And diesel for all.
Following a three-year hiatus and allegations of emissions cheating, every truck from the 2020 Ram 1500 line-up is again available with the new, more powerful, more fuel efficient third generation 3.0-liter EcoDiesel.
The V6 oil burner twists out 480 lb.-ft. torque at 1,600 rpm, a 14 percent increase from its prior iteration, giving it class-leading torque in a half-ton diesel. Horsepower is up eight percent to 260.
Ram gets best-in-class towing at 12,560 pounds compared to 11,400 pounds for the 2019 Ford F-150 3.0-liter PowerStroke diesel (440 lb.-ft. torque) and 9,300 pounds in the 2020 Chevy Silverado 3.0-liter Duramax diesel (460 lb.-ft. torque).

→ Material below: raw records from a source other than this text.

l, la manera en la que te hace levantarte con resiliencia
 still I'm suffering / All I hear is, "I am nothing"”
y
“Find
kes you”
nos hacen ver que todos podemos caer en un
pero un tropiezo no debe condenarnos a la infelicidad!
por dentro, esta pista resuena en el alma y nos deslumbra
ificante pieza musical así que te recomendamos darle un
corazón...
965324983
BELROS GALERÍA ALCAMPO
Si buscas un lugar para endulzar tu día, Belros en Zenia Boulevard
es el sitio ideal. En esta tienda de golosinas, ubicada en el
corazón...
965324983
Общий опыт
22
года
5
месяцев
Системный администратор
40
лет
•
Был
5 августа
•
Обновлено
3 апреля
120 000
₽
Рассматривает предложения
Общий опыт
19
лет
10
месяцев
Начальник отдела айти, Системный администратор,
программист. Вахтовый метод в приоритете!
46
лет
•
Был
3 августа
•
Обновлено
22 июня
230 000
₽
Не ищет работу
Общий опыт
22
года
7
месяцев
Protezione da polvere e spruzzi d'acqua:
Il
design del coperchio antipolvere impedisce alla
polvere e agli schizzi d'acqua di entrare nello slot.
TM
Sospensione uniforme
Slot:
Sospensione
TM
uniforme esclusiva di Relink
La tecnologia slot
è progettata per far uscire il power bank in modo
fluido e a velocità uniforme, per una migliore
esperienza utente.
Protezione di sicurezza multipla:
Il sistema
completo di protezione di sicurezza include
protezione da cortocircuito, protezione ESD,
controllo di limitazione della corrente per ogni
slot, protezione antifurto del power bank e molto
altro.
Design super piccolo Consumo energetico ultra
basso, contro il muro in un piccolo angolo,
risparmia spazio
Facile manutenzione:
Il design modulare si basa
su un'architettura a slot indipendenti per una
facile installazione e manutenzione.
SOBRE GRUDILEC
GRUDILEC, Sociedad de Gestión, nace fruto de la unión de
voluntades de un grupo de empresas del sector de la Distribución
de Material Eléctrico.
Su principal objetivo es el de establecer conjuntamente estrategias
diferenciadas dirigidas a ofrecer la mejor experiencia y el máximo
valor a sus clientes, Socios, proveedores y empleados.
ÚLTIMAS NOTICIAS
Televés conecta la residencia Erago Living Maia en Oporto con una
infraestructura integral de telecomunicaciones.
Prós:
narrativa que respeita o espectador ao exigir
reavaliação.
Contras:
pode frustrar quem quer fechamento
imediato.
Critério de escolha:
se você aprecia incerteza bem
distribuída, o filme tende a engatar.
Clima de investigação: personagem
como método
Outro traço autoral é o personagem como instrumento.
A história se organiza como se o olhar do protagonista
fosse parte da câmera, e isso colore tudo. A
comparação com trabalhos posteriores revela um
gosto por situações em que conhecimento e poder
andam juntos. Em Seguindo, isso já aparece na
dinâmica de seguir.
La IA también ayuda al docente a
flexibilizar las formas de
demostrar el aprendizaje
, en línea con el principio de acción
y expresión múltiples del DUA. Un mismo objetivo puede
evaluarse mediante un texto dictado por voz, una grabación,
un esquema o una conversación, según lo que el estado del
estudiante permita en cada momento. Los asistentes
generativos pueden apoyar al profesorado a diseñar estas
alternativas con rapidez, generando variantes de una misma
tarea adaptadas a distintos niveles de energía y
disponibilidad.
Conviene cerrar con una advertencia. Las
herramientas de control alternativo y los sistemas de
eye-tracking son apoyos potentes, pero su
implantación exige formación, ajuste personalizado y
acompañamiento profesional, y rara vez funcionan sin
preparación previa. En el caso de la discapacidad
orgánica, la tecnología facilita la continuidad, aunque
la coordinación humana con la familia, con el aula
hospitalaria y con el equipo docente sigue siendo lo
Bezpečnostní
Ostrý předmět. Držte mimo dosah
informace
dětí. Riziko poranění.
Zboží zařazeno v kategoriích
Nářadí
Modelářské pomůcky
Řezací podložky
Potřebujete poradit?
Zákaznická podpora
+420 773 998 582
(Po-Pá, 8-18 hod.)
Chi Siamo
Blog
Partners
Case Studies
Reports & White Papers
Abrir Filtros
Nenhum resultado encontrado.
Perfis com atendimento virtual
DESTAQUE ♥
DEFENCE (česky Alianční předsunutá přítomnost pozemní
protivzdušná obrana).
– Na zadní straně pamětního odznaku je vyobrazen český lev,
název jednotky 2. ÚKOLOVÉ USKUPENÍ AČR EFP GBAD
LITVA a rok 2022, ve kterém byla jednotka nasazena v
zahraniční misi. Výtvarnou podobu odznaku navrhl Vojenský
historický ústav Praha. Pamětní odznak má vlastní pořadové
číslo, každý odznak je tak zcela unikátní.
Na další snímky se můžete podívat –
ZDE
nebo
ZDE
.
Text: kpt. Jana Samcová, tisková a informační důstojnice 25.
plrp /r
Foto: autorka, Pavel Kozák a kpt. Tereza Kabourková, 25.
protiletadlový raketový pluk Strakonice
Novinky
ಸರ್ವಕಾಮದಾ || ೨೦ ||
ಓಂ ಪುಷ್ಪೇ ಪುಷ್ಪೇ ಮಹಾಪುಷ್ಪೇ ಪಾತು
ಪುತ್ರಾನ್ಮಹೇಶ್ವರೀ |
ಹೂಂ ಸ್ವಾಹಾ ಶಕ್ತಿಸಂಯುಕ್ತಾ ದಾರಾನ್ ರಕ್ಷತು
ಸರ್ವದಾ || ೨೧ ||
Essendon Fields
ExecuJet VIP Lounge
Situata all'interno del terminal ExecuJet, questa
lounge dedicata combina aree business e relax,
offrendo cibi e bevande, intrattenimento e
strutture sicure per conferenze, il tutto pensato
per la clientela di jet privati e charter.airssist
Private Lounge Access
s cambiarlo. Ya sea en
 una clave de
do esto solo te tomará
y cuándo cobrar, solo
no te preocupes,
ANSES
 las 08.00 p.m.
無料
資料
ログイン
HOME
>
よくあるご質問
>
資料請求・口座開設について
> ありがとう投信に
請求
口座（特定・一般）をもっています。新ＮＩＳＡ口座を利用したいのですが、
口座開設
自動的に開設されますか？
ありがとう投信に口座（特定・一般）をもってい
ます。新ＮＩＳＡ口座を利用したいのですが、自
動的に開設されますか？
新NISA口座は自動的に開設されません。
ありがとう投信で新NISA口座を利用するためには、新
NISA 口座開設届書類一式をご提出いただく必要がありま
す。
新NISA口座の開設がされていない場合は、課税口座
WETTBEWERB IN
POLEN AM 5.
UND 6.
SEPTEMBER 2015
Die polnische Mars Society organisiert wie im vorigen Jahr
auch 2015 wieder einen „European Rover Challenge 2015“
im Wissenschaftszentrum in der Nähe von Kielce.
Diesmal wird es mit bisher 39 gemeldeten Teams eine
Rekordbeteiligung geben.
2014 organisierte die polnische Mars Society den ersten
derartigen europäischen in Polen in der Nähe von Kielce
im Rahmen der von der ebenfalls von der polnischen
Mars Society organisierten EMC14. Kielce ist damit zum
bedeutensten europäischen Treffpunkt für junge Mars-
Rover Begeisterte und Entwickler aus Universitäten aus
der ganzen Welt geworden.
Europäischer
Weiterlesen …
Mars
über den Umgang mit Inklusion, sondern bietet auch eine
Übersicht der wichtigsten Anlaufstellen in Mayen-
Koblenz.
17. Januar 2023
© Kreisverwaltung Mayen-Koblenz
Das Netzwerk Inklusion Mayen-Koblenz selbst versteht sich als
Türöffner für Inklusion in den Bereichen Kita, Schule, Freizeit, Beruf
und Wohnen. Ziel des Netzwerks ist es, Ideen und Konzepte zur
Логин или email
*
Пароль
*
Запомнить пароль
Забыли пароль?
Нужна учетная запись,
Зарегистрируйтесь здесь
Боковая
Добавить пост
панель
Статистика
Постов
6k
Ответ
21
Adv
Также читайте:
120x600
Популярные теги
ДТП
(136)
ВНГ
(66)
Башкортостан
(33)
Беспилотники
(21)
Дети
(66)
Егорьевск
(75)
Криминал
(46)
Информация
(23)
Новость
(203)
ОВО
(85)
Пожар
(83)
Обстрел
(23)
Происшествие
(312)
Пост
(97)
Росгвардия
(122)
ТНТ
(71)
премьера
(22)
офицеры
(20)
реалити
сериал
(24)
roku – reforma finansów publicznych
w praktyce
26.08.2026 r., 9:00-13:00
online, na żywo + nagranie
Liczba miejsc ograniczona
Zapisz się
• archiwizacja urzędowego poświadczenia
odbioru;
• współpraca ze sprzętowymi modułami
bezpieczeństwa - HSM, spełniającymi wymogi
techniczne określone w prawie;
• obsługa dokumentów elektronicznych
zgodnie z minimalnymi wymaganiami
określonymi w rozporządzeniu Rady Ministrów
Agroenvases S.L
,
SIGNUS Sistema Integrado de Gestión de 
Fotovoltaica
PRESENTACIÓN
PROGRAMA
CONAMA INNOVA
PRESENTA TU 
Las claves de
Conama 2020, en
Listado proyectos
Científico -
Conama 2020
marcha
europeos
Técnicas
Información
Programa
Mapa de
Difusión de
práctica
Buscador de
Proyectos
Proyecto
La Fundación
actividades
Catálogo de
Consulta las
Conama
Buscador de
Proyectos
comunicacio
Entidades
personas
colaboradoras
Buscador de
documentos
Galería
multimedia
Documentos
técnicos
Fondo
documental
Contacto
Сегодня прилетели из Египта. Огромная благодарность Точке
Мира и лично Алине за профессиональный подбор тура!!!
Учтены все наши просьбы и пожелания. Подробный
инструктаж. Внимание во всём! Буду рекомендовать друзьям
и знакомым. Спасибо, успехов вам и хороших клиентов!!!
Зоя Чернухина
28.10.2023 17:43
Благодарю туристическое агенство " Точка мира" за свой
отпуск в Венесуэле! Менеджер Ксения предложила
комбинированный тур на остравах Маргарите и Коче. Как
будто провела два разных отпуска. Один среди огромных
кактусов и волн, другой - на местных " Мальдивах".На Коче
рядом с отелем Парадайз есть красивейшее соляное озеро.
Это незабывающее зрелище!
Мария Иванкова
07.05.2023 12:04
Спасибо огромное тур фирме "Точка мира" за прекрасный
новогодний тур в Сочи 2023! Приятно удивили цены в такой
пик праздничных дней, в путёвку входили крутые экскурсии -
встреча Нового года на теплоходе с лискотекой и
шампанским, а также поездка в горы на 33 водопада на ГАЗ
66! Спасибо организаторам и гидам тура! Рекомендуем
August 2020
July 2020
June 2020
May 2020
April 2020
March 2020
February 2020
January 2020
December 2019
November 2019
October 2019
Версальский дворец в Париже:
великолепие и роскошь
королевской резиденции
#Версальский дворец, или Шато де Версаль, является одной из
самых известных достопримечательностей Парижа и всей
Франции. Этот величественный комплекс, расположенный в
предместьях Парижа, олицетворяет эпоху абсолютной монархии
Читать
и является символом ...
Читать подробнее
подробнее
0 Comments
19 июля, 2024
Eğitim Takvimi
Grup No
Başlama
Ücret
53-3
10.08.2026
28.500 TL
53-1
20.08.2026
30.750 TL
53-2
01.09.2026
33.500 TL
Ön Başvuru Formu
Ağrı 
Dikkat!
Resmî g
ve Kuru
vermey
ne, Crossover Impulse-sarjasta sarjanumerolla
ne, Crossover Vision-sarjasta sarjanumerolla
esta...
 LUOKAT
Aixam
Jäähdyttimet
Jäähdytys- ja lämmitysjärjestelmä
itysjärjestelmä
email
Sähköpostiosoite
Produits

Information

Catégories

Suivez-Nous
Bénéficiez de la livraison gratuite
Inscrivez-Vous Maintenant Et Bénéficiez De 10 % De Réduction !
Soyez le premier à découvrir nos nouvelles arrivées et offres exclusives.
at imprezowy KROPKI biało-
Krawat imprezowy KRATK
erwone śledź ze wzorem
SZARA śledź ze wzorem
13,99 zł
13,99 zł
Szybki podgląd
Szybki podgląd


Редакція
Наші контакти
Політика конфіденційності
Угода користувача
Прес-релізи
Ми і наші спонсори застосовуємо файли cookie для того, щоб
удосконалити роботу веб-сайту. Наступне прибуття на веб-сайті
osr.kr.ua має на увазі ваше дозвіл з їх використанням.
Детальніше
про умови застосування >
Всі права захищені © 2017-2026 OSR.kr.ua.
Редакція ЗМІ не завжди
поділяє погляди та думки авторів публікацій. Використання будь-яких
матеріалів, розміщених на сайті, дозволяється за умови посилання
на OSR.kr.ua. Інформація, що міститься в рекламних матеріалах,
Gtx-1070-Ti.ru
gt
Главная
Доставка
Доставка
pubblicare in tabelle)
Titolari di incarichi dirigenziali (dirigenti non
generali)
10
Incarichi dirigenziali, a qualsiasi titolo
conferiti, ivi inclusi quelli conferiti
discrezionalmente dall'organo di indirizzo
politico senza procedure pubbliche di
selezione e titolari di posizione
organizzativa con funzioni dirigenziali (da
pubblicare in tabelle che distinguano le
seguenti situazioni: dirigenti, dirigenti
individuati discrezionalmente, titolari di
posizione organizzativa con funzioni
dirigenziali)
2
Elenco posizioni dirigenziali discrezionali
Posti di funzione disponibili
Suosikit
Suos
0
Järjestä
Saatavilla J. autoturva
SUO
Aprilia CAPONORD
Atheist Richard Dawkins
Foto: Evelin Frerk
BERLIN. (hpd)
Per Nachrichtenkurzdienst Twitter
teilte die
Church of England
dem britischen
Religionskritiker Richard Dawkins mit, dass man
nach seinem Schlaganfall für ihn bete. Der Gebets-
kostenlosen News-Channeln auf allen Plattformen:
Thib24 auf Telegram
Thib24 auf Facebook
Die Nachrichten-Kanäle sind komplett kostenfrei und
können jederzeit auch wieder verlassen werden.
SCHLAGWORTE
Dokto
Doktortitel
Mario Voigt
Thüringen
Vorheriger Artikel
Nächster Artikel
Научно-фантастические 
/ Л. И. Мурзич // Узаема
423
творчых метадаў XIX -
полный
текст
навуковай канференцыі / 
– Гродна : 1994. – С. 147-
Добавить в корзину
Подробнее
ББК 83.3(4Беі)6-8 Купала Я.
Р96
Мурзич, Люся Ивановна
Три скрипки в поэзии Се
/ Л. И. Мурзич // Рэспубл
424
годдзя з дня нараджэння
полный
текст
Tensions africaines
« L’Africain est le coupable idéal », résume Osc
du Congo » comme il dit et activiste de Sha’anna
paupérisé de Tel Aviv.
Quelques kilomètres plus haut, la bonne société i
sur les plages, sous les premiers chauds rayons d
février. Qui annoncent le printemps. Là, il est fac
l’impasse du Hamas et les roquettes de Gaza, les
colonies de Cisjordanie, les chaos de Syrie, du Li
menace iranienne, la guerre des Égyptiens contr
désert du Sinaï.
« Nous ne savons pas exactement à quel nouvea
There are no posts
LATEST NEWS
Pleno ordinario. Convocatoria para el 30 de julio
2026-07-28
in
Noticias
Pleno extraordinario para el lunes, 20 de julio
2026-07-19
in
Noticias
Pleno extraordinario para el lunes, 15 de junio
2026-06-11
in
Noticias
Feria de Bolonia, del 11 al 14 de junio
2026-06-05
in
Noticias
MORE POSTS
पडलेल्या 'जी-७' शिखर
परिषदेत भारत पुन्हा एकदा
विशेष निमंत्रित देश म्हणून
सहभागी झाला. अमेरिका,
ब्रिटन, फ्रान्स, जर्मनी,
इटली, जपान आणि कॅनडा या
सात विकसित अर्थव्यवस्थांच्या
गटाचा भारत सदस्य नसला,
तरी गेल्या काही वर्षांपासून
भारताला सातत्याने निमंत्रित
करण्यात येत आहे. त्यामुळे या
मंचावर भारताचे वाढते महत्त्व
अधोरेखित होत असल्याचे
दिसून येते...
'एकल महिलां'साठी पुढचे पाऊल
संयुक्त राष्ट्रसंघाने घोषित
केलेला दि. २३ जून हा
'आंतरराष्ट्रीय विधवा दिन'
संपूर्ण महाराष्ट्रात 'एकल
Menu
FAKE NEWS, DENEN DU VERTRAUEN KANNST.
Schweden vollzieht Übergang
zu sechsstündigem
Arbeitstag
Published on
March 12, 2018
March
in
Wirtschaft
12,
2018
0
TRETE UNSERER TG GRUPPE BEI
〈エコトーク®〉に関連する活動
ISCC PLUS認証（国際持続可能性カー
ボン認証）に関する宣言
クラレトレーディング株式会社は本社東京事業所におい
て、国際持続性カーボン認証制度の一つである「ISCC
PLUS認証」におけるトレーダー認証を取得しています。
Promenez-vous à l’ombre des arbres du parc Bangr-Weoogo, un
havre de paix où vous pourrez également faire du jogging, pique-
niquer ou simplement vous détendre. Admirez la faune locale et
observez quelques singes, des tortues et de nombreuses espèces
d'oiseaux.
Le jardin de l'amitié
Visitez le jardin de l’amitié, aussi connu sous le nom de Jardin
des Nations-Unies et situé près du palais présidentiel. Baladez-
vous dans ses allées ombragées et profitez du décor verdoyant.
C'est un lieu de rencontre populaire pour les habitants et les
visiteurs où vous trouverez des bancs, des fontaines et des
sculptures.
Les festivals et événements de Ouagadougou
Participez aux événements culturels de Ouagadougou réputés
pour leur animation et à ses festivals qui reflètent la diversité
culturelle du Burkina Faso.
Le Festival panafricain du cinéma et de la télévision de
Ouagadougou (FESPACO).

The 2020 Ram 1500 EcoDiesel can tow 340 more pounds than the 5/8-ton 2019 Titan XD 5.0-liter Cummins diesel (yet another punch to Nissan which is nixing diesel from its 2020 lineup). Interestingly enough, the 2020 Ram 1500 gasser with a 5.7-liter HEMI V8 can out-tow them both at 12,750 pounds.
Ram credits the improved performance of its 3rd gen EcoDiesel to several changes including a new-generation water-cooled turbocharger, redesigned intake ports, a dual high- and low-pressure EGR system, new 16.0:1 compression ratio (from 16.5:1) and redesigned aluminum alloy pistons.
The 2020 Ram 1500 EcoDiesel mated to an 8-speed Torqueflite automatic transmission proved impressive during a recent test drive event in Gilbert, Minnesota. While towing two Yamaha YXZ side-by-sides on a tandem flatbed (roughly 5,000 pounds), the 4×4 Laramie Longhorn (ahhh…the smell of leather) accelerated quickly in city and highway traffic, handled its load confidently and stopped on a dime. According to Ram’s trip odometer, the truck averaged 14.7 mpg during the 12-mile run.
I was especially interested in the 2020 Ram Rebel which for the first time can now be optioned with a diesel engine. With 4×4 low engaged and the electronic rear axle locking differential turned on with the push of a button, the truck ate up some tough terrain including a 30-degree hill climb at the Iron Range Off-Highway Vehicle State Recreation Area. No doubt, diesel induces confidence—both on and off-road.
Finally, because Ram expects to get best-in-class fuel economy with its latest EcoDiesel, I had to drive their best fuel sipper—a 2020 Ram 1500 4×2 Tradesman Quad Cab with a 3.21 rear axle (3.92 is the other option). The hills along Lake Superior in Duluth, Minn. can be tough and demand heavy throttling at times.
During a 30-mile, round-trip run on Interstate 35 the truck averaged 31 mpg with the air conditioning going full blast, the tailgate up and the side mirrors folded out. Next time I’ll opt for the chassis only, skip lunch and leave the spare behind. In all seriousness, I’m conflicted about hypermiling. While fun and challenging, few pickup drivers here in the South will drive without their A/C on during summer or just about any other season.
Fuel economy is where it gets interesting. The 2020 Chevy Silverado 3.0-liter Duramax delivers an EPA-estimated 33 mpg, thus far the best fuel economy in a half-ton truck. But Ram’s not done yet.
“The all-new third generation 3.0-liter V6 EcoDiesel is also expected to lead the segment on fuel economy,” the automaker states in a press release.
We’ll have to wait and see. In the meantime, prices have been released. The 2020 Ram 1500 EcoDiesel starts at $36,890 (Tradesman 4×2 Quad Cab), plus $1,695 destination. EcoDiesel is a $4,995 option, or $3,000 premium over the 5.7-liter HEMI V8 eTorque ($3,300 on Tradesman, Big Horn/Lone Star, Rebel and Laramie base models). Third-gen Ram EcoDiesel trucks are expected to go on sale in the fourth quarter.
The second-gen 3.0-liter EcoDiesel is still available in the 2019 Ram 1500 Classic.